Word for word, return the lines from the start of the entries below through the line that has "left knee: (714, 450)".
____
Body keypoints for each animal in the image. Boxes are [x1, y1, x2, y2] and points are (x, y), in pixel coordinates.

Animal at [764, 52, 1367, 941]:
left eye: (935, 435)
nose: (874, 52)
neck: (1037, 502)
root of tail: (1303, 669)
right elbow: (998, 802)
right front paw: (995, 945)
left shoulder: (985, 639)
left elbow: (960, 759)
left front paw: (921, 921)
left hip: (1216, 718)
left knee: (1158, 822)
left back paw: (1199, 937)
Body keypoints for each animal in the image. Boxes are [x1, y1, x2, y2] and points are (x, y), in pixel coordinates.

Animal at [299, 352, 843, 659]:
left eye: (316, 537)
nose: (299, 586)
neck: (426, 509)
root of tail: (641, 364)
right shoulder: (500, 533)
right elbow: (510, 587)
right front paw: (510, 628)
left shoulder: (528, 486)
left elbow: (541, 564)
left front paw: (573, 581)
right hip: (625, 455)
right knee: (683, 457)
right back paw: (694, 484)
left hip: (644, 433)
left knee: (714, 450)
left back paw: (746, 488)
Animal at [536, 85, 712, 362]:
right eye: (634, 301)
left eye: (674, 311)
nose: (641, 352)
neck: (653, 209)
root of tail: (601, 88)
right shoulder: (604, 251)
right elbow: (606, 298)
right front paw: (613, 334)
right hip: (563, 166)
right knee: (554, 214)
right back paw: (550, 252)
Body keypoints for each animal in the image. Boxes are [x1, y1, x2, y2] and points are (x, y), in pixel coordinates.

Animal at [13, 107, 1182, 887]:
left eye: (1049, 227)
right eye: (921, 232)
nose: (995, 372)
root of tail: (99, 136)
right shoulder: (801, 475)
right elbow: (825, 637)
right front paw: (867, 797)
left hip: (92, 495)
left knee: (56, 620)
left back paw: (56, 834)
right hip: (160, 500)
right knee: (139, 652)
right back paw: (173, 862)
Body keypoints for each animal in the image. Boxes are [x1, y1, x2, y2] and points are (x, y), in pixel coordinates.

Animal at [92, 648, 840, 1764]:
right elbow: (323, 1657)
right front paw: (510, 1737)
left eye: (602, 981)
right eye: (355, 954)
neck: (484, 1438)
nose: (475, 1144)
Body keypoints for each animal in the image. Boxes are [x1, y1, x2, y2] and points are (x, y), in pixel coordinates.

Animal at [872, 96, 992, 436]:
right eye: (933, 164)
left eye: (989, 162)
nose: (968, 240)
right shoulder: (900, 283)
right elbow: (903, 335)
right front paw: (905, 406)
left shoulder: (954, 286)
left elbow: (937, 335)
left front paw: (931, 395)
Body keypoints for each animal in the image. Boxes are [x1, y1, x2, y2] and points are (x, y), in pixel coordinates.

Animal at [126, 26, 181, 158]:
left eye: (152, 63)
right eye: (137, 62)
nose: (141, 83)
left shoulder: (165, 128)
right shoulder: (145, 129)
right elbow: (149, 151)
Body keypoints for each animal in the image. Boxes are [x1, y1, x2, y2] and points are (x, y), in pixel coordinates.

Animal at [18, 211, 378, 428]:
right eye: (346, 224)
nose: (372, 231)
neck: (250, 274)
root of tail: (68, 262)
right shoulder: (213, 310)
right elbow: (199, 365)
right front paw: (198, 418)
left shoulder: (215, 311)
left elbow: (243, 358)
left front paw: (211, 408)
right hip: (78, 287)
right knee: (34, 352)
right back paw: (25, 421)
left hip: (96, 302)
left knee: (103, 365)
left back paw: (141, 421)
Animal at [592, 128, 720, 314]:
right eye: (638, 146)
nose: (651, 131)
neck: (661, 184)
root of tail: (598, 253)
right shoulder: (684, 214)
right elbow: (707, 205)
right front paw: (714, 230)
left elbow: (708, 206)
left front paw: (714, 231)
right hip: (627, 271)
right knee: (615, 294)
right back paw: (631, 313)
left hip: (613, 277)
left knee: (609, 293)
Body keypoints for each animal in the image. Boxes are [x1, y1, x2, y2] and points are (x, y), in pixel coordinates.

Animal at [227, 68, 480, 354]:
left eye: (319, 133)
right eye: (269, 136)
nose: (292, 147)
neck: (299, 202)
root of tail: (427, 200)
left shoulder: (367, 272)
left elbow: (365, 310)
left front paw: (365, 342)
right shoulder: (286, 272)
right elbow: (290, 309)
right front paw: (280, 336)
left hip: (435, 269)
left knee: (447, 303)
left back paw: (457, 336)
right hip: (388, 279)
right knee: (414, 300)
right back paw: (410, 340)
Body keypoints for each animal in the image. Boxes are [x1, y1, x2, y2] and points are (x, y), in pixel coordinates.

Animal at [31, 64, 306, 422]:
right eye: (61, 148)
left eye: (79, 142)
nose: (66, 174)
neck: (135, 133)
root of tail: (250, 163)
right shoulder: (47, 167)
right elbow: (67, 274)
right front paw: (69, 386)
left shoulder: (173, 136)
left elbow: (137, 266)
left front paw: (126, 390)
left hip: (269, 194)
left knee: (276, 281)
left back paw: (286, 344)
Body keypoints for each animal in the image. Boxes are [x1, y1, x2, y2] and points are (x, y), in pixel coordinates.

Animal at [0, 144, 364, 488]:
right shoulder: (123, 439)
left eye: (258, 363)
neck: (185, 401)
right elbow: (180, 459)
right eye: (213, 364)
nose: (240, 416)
____
* [RESPONSE TO THE EXERCISE]:
Body keypoints for each animal in the image. Boxes are [x1, y1, x2, y2] and points are (x, y), in pixel coordinates.

Animal at [764, 52, 1367, 941]:
left eye: (935, 435)
nose: (874, 52)
neck: (1037, 502)
root of tail: (1303, 669)
right elbow: (998, 802)
right front paw: (995, 945)
left shoulder: (985, 639)
left elbow: (960, 759)
left front paw: (921, 921)
left hip: (1216, 718)
left knee: (1158, 822)
left back paw: (1199, 937)
Body keypoints for each animal in the image. Boxes are [x1, y1, x2, y2] and points are (x, y), in pixel coordinates.

Animal at [299, 352, 843, 659]:
left eye: (316, 537)
nose: (299, 586)
neck: (426, 509)
root of tail: (641, 364)
right shoulder: (500, 533)
right elbow: (510, 587)
right front paw: (510, 628)
left shoulder: (528, 486)
left elbow: (541, 564)
left front paw: (573, 581)
right hip: (625, 455)
right knee: (683, 457)
right back paw: (694, 484)
left hip: (644, 433)
left knee: (714, 450)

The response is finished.